TEXTAUSZUG:
So schnell kann man Kunst und Kitsch digitalisieren
Wie sieht der HiFi-Turm von der Seite aus? Oder das Modellflugzeug von unten? Wer online kauft, muss sich meist mit Bildern begnügen. Es sei denn, der Online-Shop nutzt einen ultraschnellen 3D-Scanner, den Fraunhofer-Forscher auf der Hannover Messe vorstellen. Entwickelt wurde das Gerät eigentlich für Kunst und antike Funde.
Es ist ein spektakuläres Gerät, das die Ingenieuredes Fraunhofer-Instituts für Graphische Datenverarbeitung (IGD) in Darmstadt entwickelt haben. Der Scanner ist eher eine Scannerstraße, die Objekte werden von allen Seiten von 14 Kameras erfasst, die in beweglichen Bögen montiert sind.
Entwickelt für das Erfassen wertvoller Artefakte
Vorgestellt wurde das Gerät schon 2014, um vor allem wertvolle Fossilien, Modelle und Skulpturen aus Museen einzuscannen und dann im Internet in 3D erlebbar zu machen. Zudem können dadurch wertvolle Artefakte, die so empfindlich sind, dass man sie in geschützter Atmosphäre aufbewahren muss, als perfekte Kopie angefertigt und ausgestellt werden.

DEINE AUFGABE: Der Text über den 3D-Scanner sagt, wofür das Gerät 2014 vorgestellt wurde. Zähl alle Dinge aus Museen auf, die damit vor allem eingescannt werden sollten.

Datensätze
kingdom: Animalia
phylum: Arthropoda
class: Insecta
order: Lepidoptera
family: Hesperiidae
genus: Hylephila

...

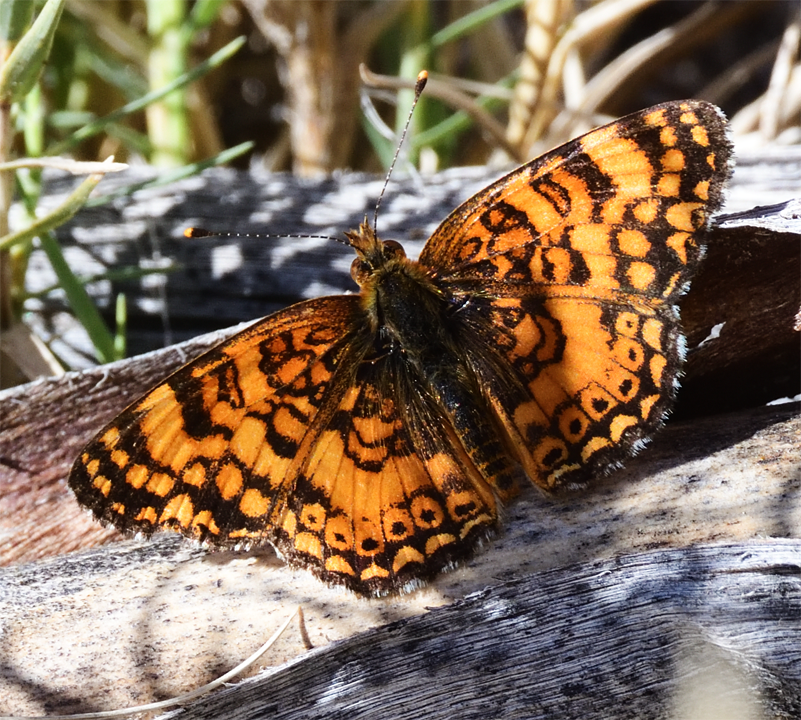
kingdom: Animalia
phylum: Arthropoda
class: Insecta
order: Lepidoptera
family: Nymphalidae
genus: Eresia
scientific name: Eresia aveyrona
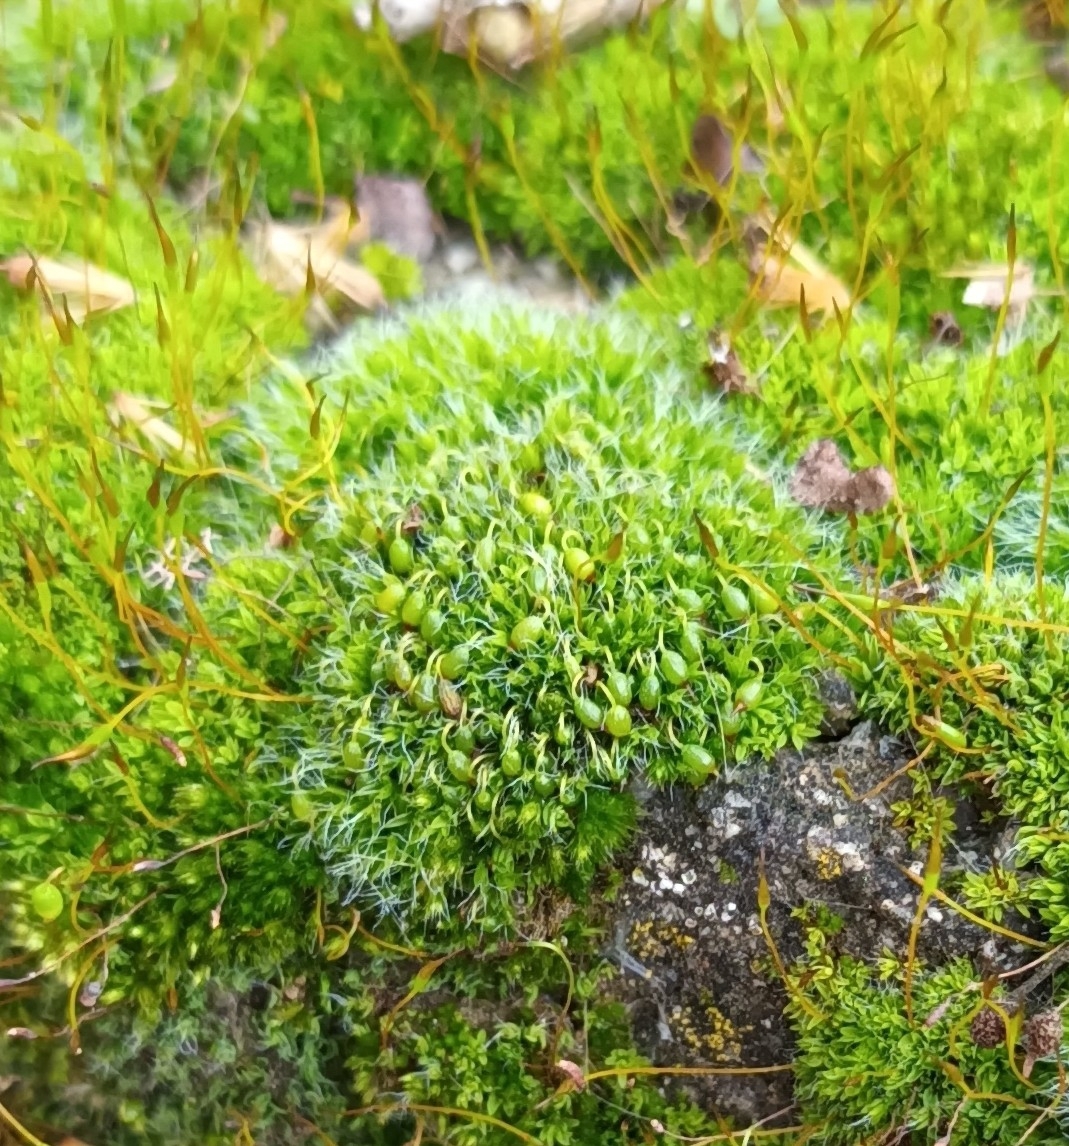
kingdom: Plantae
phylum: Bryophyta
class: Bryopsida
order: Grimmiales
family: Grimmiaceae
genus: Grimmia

==

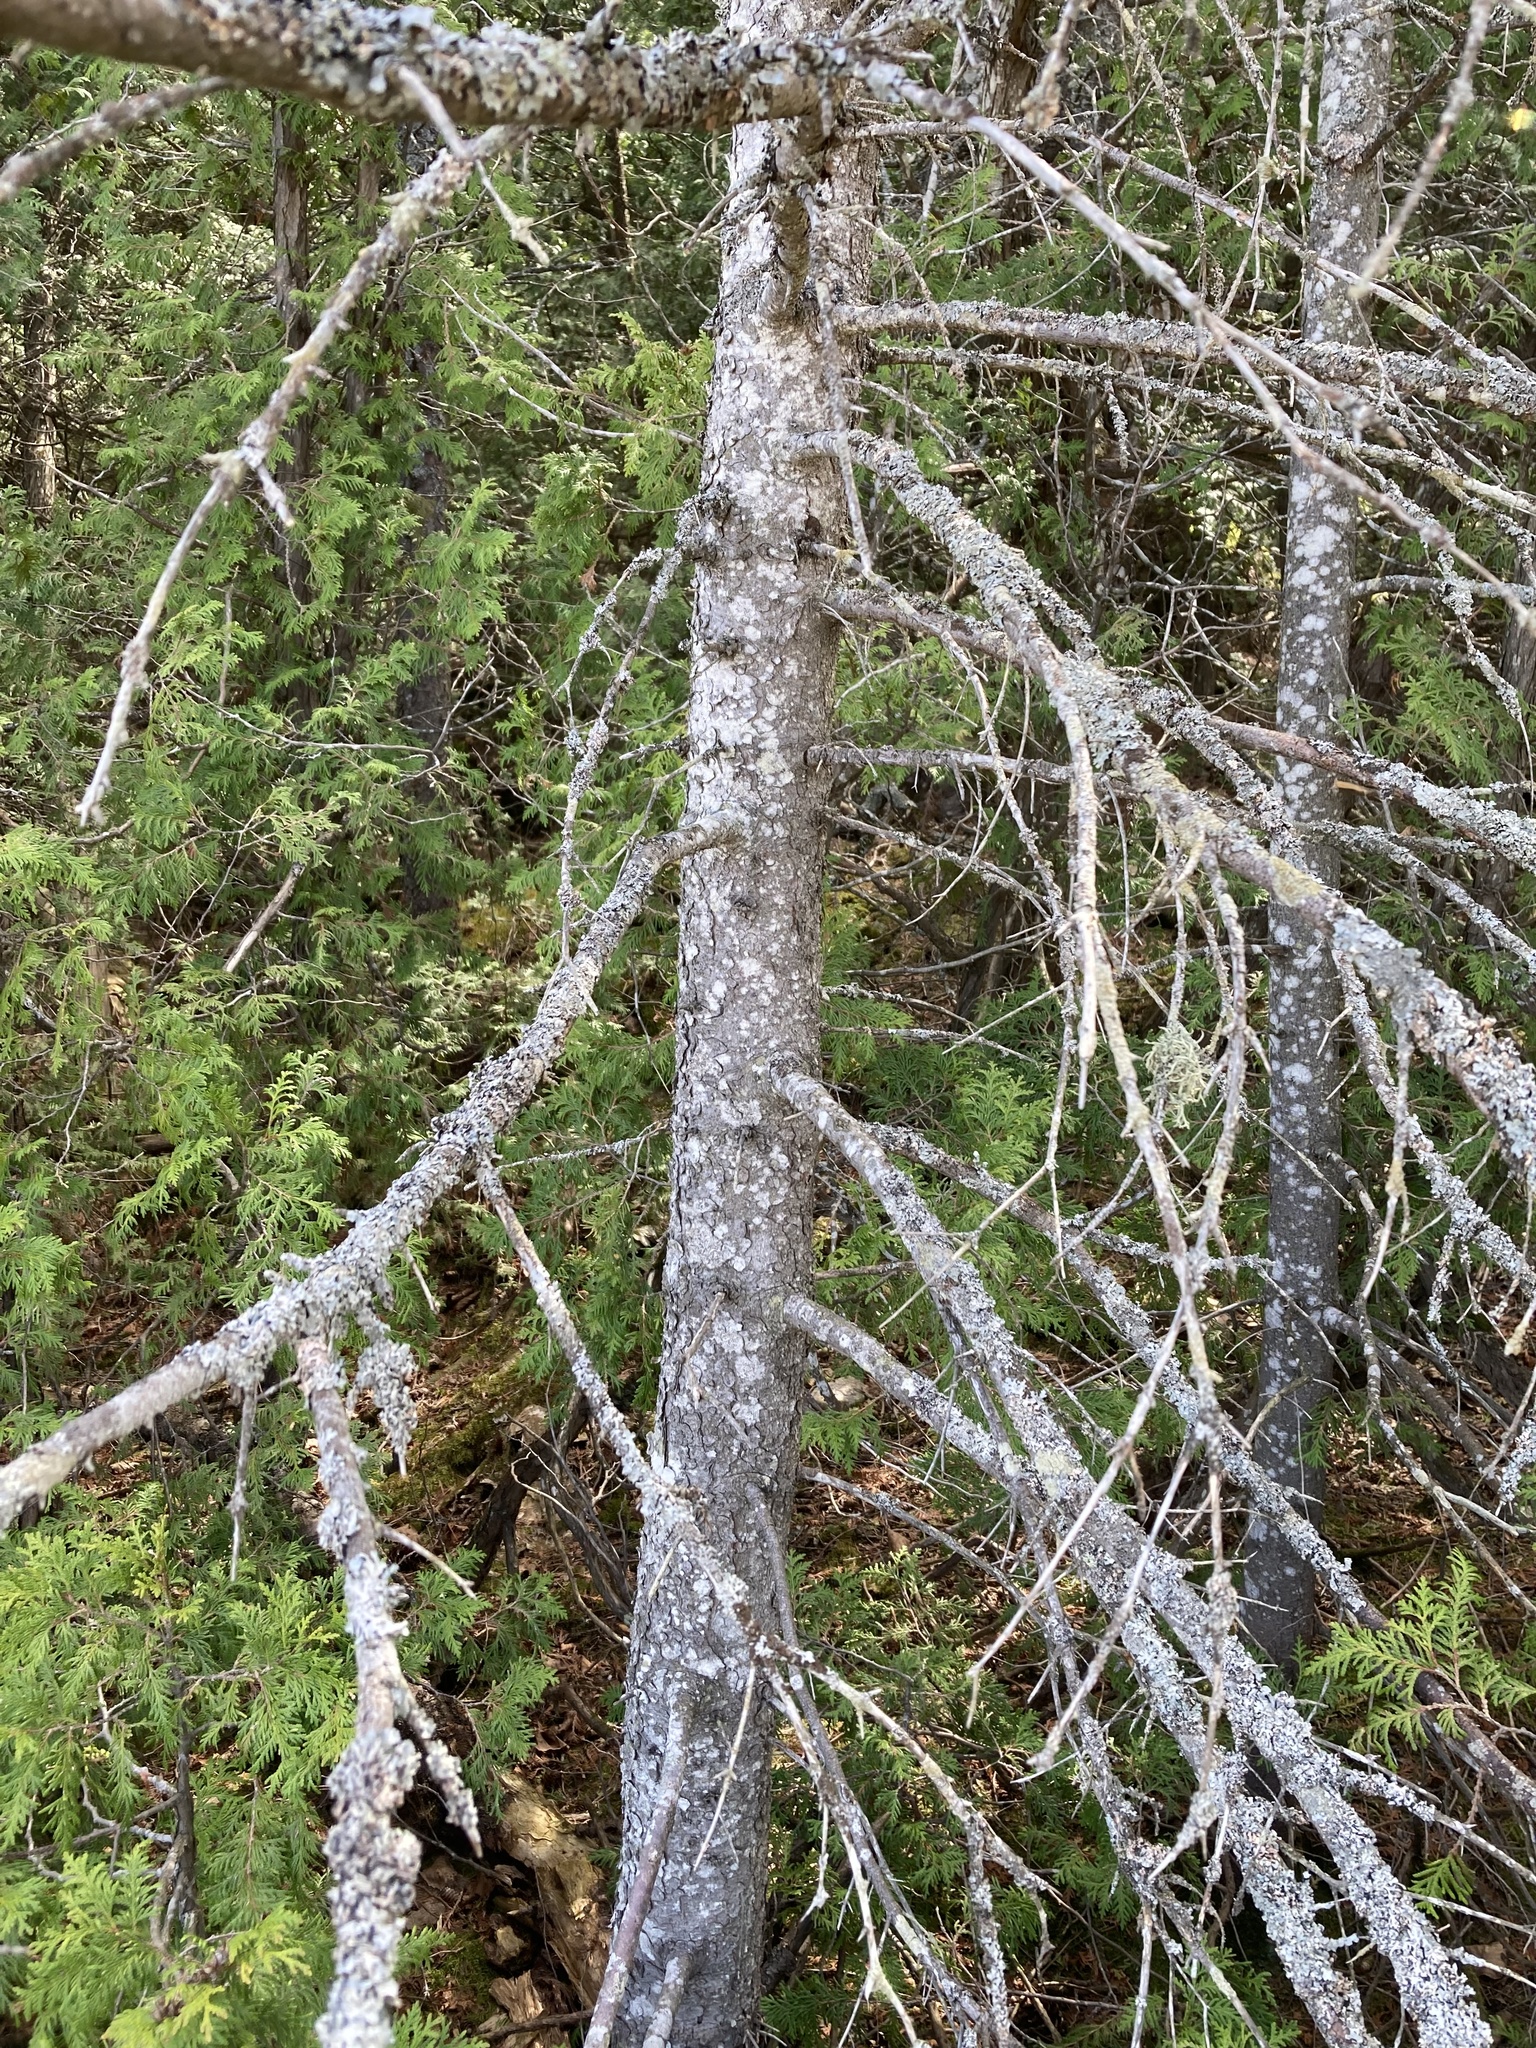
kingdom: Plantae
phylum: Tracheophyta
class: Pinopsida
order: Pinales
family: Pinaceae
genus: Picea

DEINE ANTWORT: Wertvolle Fossilien, Modelle und Skulpturen.